The artificial intelligence-based drilling rate prediction model is a method that employs machine learning and data analysis techniques to forecast drilling rates in oil and gas drilling operations. This model analyzes various factors such as historical drilling data, geological information, drilling parameters, and applies artificial intelligence algorithms such as neural networks, decision trees, and support vector machines to construct a predictive model, providing decision-making support for drilling operation planning and optimization. Its research directions primarily encompass data collection, feature engineering, algorithm modeling, and model optimization. It requires the collection of a substantial amount of historical drilling data, extraction of features relevant to drilling rates, selection of appropriate algorithms for building predictive models, and iterative optimization to enhance accuracy and stability. With the continuous advancement of data technology and artificial intelligence, coupled with the increasing diversity and real-time nature of data, the gradual integration of information from other fields, and the application of automation technology, the model will become more accurate and reliable, offering real-time, comprehensive, and precise drilling rate prediction results.

▶ _INFORMATION SUPPLIED_:
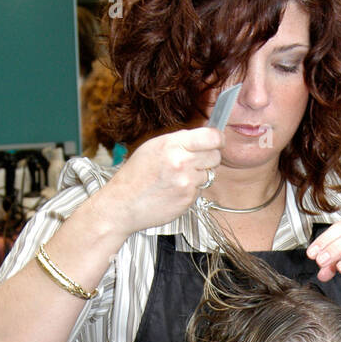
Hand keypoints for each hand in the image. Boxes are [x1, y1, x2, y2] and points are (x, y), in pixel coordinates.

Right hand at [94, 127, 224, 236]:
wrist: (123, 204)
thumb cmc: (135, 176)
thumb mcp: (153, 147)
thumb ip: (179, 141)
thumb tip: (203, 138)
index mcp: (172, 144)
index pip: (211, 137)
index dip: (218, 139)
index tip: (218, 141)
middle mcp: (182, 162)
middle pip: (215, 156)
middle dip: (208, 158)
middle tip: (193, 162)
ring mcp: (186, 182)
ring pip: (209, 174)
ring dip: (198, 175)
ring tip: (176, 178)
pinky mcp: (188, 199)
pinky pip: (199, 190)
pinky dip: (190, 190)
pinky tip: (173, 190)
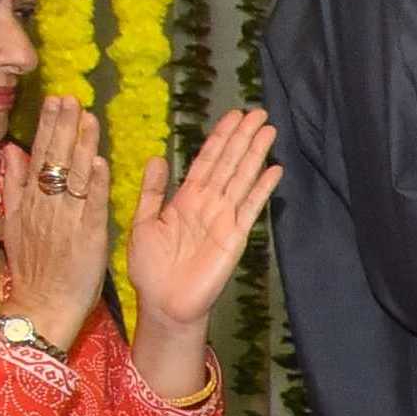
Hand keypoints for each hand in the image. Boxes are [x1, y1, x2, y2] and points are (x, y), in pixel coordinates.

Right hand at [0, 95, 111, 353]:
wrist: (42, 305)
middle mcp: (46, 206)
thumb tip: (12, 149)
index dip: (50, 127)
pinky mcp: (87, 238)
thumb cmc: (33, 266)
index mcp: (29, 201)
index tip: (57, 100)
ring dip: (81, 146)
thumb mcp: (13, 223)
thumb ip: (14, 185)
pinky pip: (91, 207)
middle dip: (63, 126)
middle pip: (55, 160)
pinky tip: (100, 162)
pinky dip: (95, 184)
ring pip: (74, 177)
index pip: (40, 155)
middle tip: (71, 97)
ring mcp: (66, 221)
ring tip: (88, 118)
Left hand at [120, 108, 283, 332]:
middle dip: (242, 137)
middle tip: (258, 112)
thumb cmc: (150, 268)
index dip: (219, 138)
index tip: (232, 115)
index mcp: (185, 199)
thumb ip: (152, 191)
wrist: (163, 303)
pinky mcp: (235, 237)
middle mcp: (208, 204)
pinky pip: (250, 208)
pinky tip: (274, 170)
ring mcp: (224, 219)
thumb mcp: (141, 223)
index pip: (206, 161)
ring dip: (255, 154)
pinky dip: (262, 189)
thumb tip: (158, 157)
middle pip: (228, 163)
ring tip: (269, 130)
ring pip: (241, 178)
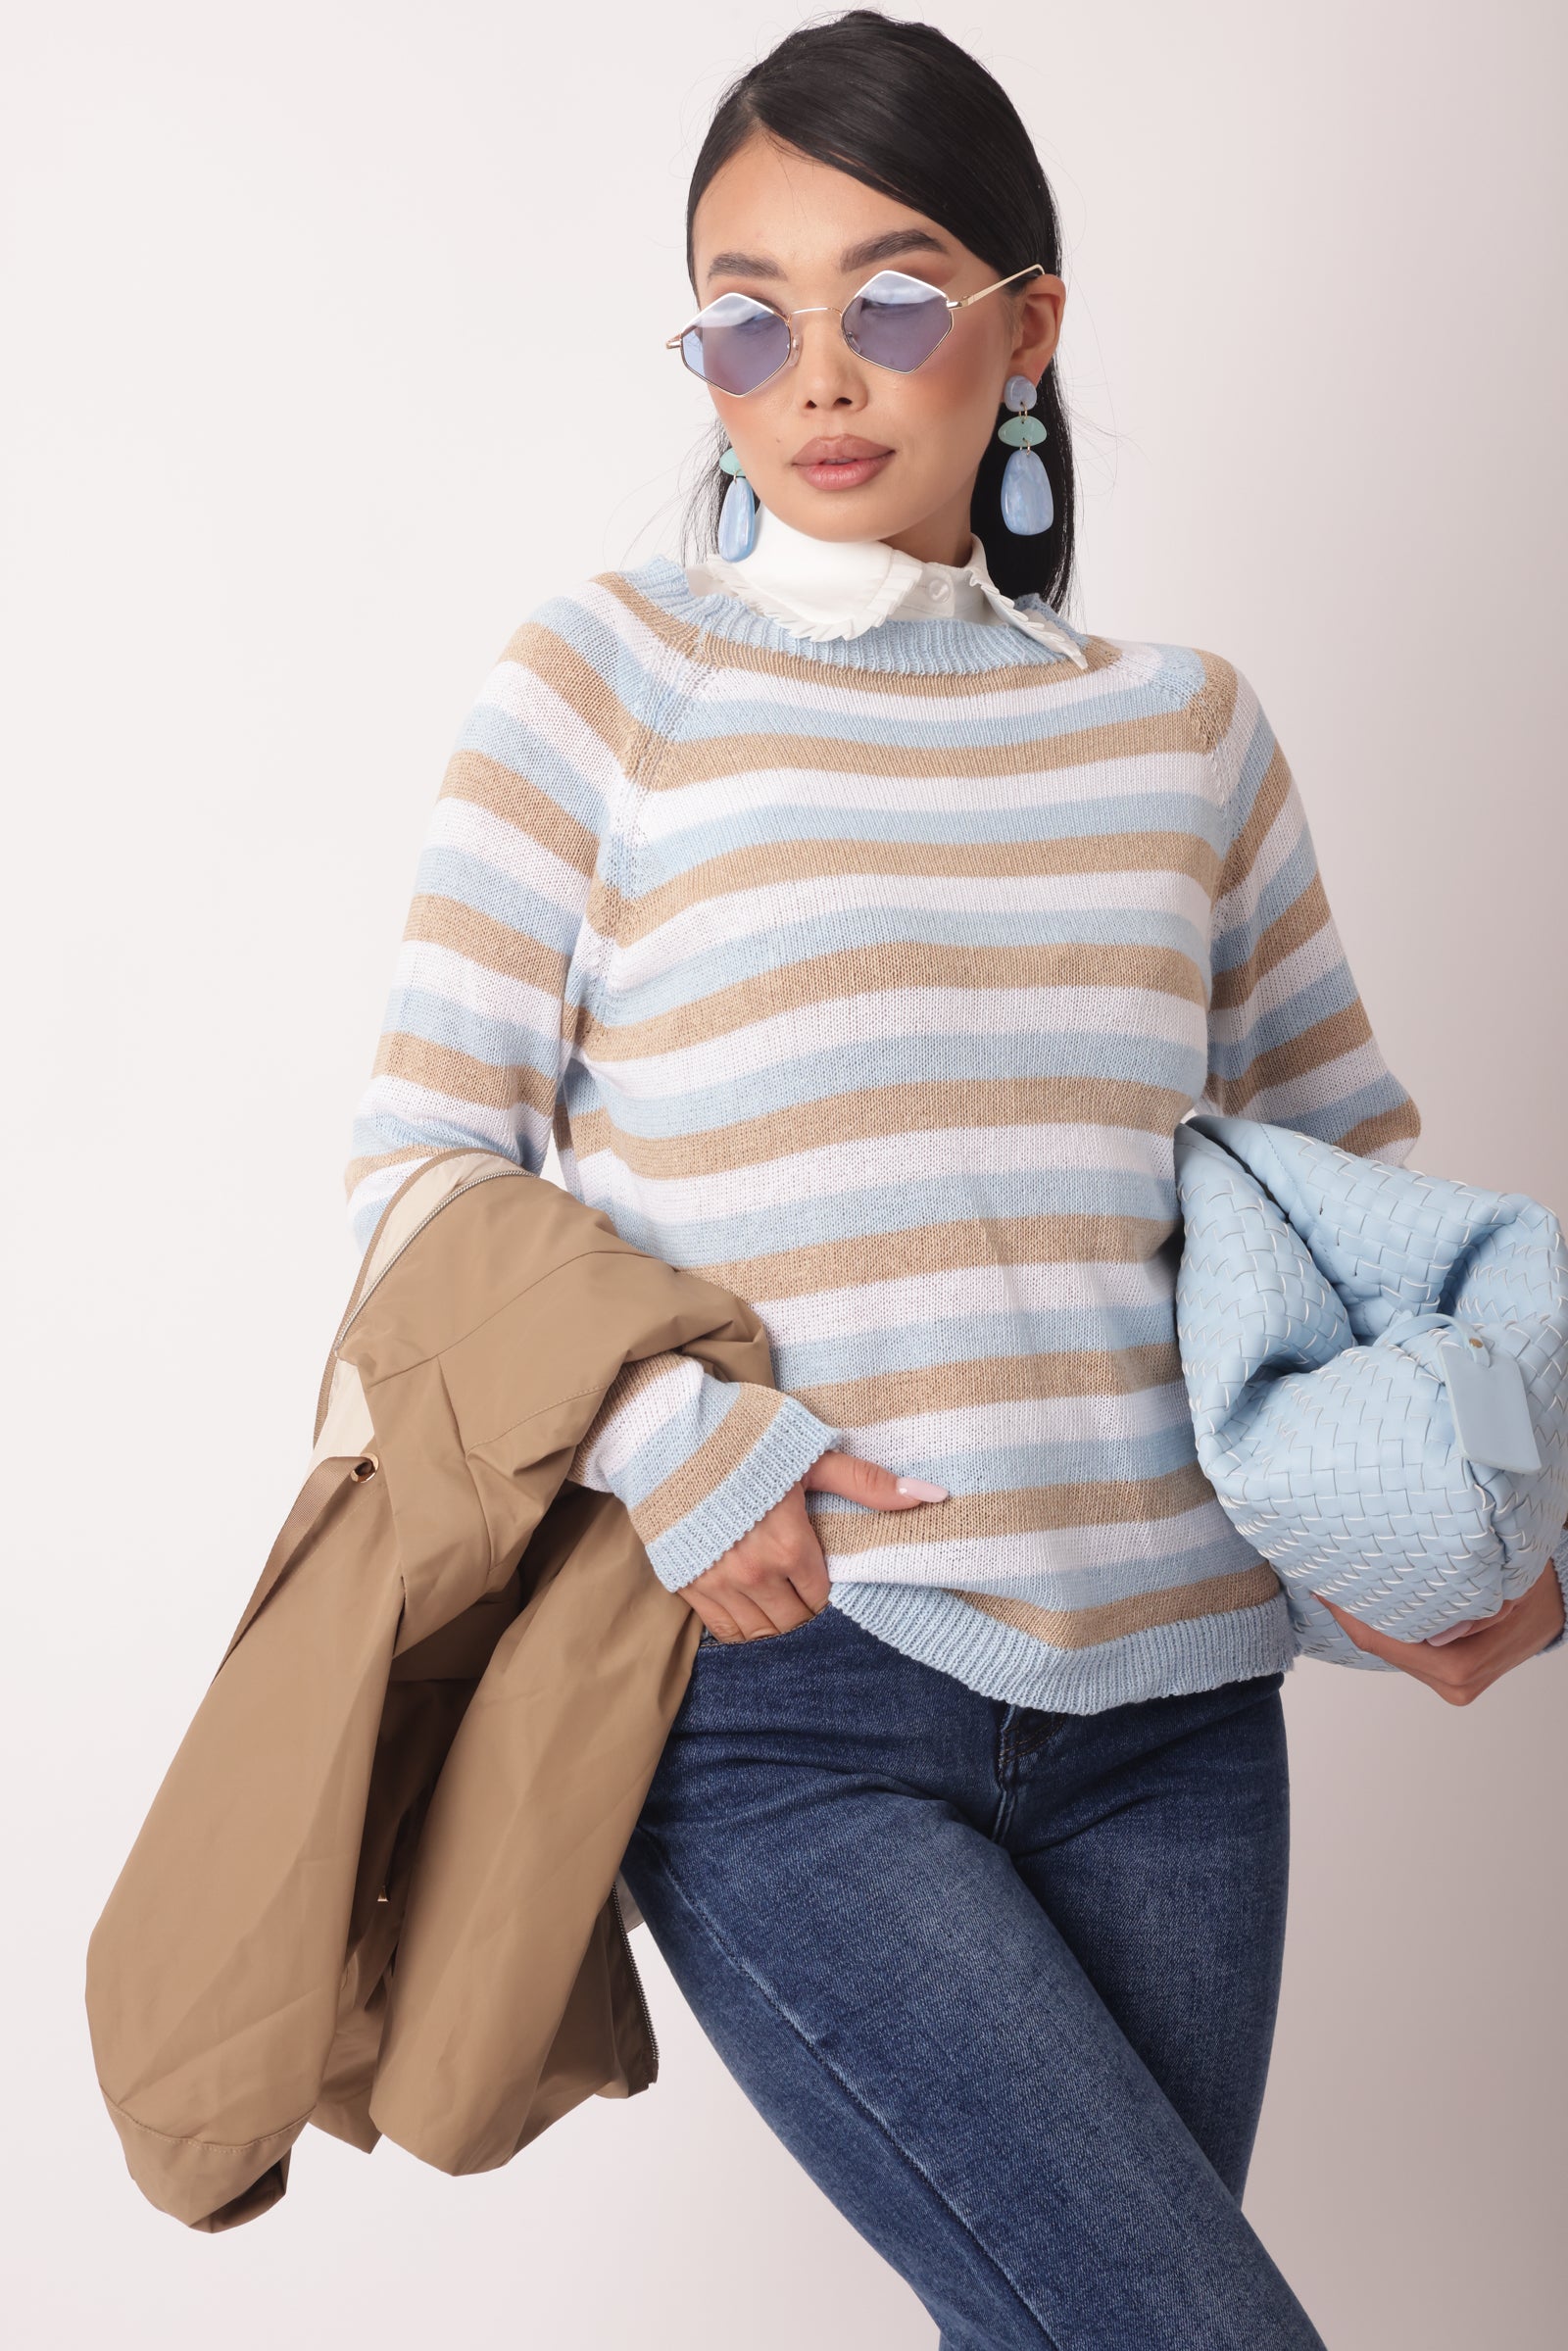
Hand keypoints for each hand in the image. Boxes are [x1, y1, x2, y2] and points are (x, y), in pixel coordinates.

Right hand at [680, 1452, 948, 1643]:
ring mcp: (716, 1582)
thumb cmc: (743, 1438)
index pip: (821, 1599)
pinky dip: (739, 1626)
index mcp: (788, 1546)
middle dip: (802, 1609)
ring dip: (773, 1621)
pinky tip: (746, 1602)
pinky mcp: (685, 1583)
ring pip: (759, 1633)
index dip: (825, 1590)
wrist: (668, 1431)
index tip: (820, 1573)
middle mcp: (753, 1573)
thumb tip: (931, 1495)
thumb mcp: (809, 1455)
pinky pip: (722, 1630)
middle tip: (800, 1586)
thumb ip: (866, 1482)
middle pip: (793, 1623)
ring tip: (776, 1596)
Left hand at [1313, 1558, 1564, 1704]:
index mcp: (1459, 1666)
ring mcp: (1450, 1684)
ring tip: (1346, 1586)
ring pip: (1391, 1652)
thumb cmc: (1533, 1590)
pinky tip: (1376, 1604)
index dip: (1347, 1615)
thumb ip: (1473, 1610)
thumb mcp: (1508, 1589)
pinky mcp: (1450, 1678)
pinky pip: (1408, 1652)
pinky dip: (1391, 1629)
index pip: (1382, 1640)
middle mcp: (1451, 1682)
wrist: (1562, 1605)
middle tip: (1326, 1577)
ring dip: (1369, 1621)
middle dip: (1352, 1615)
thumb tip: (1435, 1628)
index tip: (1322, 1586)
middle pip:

▶ _GOAL OF THE EXERCISE_:
Answer these questions about the drilling rate prediction passage above:
1. Which artificial intelligence algorithms does it name?
2. What are the model's primary research directions?
3. What three qualities does it say the future prediction results will have?

▶ _SOLUTION FOR THIS TASK_:
1. Neural networks, decision trees, and support vector machines.
2. Data collection, feature engineering, algorithm modeling, and model optimization.
3. Real-time, comprehensive, and precise.